What is at stake when monuments are built or taken down? How do different societies decide what to remember from their past, and what to forget? This course explores the politics of public memory. It examines how the stories that groups tell themselves about themselves help construct, justify, or contest relations of power within the group or between themselves and others. It also asks how such memories can be used to overcome the traumas and conflicts of the past. Specific cases are drawn from a variety of different countries, including the United States. Prerequisite(s): one 100- or 200-level politics course.

EUS 360 Independent Study

Students, in consultation with a faculty advisor, individually design and plan a course of study or research not offered in the curriculum. Course work includes a reflective component, evaluation, and completion of an agreed-upon product.

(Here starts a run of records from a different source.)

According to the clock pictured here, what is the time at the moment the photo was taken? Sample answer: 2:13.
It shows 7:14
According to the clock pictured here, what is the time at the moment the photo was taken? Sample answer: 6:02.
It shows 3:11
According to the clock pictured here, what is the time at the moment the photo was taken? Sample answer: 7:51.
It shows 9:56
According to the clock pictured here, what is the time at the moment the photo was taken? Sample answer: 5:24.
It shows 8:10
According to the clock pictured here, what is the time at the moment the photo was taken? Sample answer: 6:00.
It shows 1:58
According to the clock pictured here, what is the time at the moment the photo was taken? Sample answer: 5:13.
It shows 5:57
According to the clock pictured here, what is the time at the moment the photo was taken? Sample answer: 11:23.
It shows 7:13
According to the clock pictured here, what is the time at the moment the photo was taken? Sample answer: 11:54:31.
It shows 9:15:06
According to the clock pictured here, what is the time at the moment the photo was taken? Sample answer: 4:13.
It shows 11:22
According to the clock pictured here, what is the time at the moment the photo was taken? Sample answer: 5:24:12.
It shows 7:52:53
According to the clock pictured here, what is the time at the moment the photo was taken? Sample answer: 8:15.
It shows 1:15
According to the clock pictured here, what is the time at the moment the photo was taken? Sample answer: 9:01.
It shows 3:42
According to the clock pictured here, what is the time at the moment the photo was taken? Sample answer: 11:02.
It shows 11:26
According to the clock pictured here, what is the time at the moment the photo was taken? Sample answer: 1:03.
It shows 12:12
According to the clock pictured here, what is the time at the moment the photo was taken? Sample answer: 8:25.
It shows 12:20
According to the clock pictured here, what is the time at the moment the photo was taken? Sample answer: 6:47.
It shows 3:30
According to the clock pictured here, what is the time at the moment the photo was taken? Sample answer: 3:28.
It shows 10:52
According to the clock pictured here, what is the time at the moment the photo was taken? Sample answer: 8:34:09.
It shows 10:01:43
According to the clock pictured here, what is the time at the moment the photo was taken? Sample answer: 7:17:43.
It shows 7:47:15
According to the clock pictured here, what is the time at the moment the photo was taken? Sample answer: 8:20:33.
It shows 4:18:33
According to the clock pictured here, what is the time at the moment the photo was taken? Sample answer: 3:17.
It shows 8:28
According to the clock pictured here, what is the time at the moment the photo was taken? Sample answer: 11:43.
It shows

Sponsorship by a faculty member in the program/department, a course prospectus, and permission of the chair are required. Students may register for no more than one independent study per semester.

EUS 457 Senior Thesis

This course involves research and writing the senior thesis under the direction of a faculty advisor. Students register for EUS 457 in the fall semester. Majors writing an honors thesis register for EUS 457 in the fall semester and EUS 458 in the winter semester.

EUS 458 Senior Thesis

This course involves research and writing the senior thesis under the direction of a faculty advisor. Students register for EUS 458 in the winter semester. Majors writing an honors thesis register for EUS 457 in the fall semester and EUS 458 in the winter semester.

EUSS 50 Independent Study

Students, in consultation with a faculty advisor, individually design and plan a course of study or research not offered in the curriculum. Course work includes a reflective component, evaluation, and completion of an agreed-upon product. Sponsorship by a faculty member in the program/department, a course prospectus, and permission of the chair are required. Students may register for no more than one independent study during a Short Term.

RUSS 247 Putin’s Russia on Film

The course engages students with Putin’s Russia through cinema and discusses a European culture that is, at the same time, non-Western in its political make up. Topics discussed include the colonial center and its contemporary political and cultural ambitions, imperial periphery and Russia’s “quiet others,” the Russian Idea in New Auteurism, Putin’s blockbusters, Russia’s alterities (minorities, sexualities, taboo Russia), Global Russia (the United States, Europe, Russia and Ukraine).